Download CES-D data for use in analysis.

Parameters:	path : str Path to save data. token : str API token to REDCap project. url : str API URL to REDCap server. report_id : int Name of report to export. payload : dict or None Parameters for type of download from REDCap.

classmethod demographics(path, filename, token, url, report_id, payload=None)[source]¶

Download demographics data for use in analysis.

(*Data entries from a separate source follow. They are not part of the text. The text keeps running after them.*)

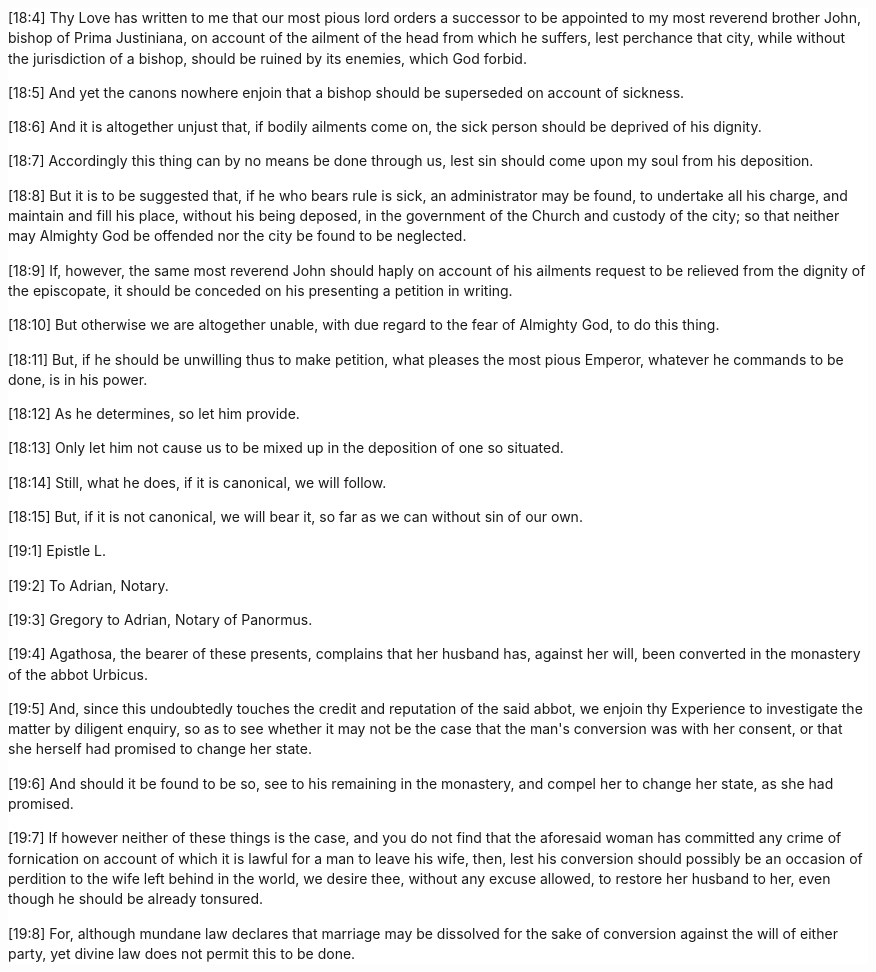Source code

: [18:4] Thy Love has written to me that our most pious lord orders a successor to be appointed to my most reverend brother John, bishop of Prima Justiniana, on account of the ailment of the head from which he suffers, lest perchance that city, while without the jurisdiction of a bishop, should be ruined by its enemies, which God forbid.

[18:5] And yet the canons nowhere enjoin that a bishop should be superseded on account of sickness.

[18:6] And it is altogether unjust that, if bodily ailments come on, the sick person should be deprived of his dignity.

[18:7] Accordingly this thing can by no means be done through us, lest sin should come upon my soul from his deposition.

[18:8] But it is to be suggested that, if he who bears rule is sick, an administrator may be found, to undertake all his charge, and maintain and fill his place, without his being deposed, in the government of the Church and custody of the city; so that neither may Almighty God be offended nor the city be found to be neglected.

[18:9] If, however, the same most reverend John should haply on account of his ailments request to be relieved from the dignity of the episcopate, it should be conceded on his presenting a petition in writing.

[18:10] But otherwise we are altogether unable, with due regard to the fear of Almighty God, to do this thing.

[18:11] But, if he should be unwilling thus to make petition, what pleases the most pious Emperor, whatever he commands to be done, is in his power.

[18:12] As he determines, so let him provide.

[18:13] Only let him not cause us to be mixed up in the deposition of one so situated.

[18:14] Still, what he does, if it is canonical, we will follow.

[18:15] But, if it is not canonical, we will bear it, so far as we can without sin of our own.

[19:1] Epistle L.

[19:2] To Adrian, Notary.

[19:3] Gregory to Adrian, Notary of Panormus.

[19:4] Agathosa, the bearer of these presents, complains that her husband has, against her will, been converted in the monastery of the abbot Urbicus.

[19:5] And, since this undoubtedly touches the credit and reputation of the said abbot, we enjoin thy Experience to investigate the matter by diligent enquiry, so as to see whether it may not be the case that the man's conversion was with her consent, or that she herself had promised to change her state.

[19:6] And should it be found to be so, see to his remaining in the monastery, and compel her to change her state, as she had promised.

[19:7] If however neither of these things is the case, and you do not find that the aforesaid woman has committed any crime of fornication on account of which it is lawful for a man to leave his wife, then, lest his conversion should possibly be an occasion of perdition to the wife left behind in the world, we desire thee, without any excuse allowed, to restore her husband to her, even though he should be already tonsured.

[19:8] For, although mundane law declares that marriage may be dissolved for the sake of conversion against the will of either party, yet divine law does not permit this to be done.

Parameters:	path : str Path to save data. token : str API token to REDCap project. url : str API URL to REDCap server. report_id : int Name of report to export. payload : dict or None Parameters for type of download from REDCap.

Notes

color = [‘Light Gray’, ‘Gray’, ‘Light Blue’, ‘Blue’ ‘Violet’, ‘Blue-Green’, ‘Green’, ‘Amber’,

‘Hazel’, ‘Light Brown’, ‘Dark Brown’, ‘Black’, ‘Other’]

classmethod mmpi(path, filename, token, url, report_id, payload=None)[source]¶

Download MMPI data for use in analysis.

Parameters:	path : str Path to save data. token : str API token to REDCap project. url : str API URL to REDCap server. report_id : int Name of report to export. payload : dict or None Parameters for type of download from REDCap.